Yes probably! let’s continue the discussion there, a PR would be very welcome, this is a long awaited feature in dask-jobqueue.

I will be happy to provide a PR, but there are a few things that I would need to improve. Most notably, I am calling scale twice, changing the queue (or any other parameter) in between with a change of cluster._job_kwargs. As is, in most cases this won’t work because the second call it’s too close to the first and as such the actual number of jobs in each queue could be different depending on sbatch execution speed.

As a quick fix, I’m including a sleep in between, however that only mitigates, not solves, the race condition. If for example the slurm database or the HPC filesystem is experiencing a hang (a not-uncommon situation in some production environment) what happens depends on the length of the sleep compared to the length of the hang.
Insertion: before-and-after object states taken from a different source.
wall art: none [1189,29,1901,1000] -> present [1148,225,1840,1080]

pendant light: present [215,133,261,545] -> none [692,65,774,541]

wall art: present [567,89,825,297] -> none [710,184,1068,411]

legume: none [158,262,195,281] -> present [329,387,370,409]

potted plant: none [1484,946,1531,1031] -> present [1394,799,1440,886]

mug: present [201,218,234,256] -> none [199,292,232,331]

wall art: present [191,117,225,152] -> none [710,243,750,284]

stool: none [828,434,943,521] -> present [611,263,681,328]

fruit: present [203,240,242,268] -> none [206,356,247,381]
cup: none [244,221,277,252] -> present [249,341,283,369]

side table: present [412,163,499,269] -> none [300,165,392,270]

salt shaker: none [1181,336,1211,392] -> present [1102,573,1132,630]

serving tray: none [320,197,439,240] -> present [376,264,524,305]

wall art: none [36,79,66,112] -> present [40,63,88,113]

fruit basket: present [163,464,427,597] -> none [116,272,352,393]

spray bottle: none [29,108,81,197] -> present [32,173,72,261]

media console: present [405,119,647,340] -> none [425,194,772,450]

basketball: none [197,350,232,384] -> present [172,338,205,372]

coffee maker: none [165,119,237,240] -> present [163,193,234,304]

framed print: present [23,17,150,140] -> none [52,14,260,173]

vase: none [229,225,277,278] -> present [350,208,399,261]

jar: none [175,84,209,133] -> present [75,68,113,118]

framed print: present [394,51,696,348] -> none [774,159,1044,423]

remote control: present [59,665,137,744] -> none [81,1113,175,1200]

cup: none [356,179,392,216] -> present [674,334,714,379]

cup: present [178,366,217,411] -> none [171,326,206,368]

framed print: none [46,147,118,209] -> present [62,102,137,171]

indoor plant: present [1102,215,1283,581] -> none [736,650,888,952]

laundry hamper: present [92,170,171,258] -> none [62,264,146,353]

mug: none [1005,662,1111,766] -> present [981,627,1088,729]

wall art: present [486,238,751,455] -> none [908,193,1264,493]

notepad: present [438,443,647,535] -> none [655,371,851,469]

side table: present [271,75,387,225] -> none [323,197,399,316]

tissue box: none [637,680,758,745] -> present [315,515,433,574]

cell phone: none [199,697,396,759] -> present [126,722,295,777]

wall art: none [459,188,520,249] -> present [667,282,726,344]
A proper fix would be to actually wait for the first jobs to be submitted, which, if my understanding is correct, happens asynchronously because of distributed/distributed/deploy/spec.py at main · dask/distributed · GitHub

I tried the following

async def wait_for_jobs_to_be_submitted(cluster):
    await asyncio.wait([asyncio.Future(cluster._correct_state)])

cluster = SLURMCluster(
        cores=1,
        job_extra_directives=['--exclusive',
            '--output=test-%j.log',
            '-J test',
            ],
        memory='255GB',
        queue="regular",
        job_directives_skip=['-t', '--cpus-per-task'],
        interface='ib0')
cluster.scale(jobs=10)

cluster._job_kwargs['queue'] = 'preempt'
asyncio.run(wait_for_jobs_to_be_submitted(cluster))
cluster.scale_up(100)

But that fails with TypeError: An asyncio.Future, a coroutine or an awaitable is required which is puzzling since the cluster._correct_state’s mro is <class '_asyncio.Task'>, <class '_asyncio.Future'>, <class 'object'>. I am not familiar enough with asyncio to understand why this is happening, so I’d need to dig deeper.

To properly solve this issue I think we’d need to have a PR in distributed too, not just in dask-jobqueue, and I think this would complicate the matters. Do you have experience coordinating between these two projects?

Of course it is possible to propose changes in distributed that would benefit other downstream packages.

But that might also mean this change is not appropriate and we should need to think on it further. Unfortunately I don’t really have the time right now.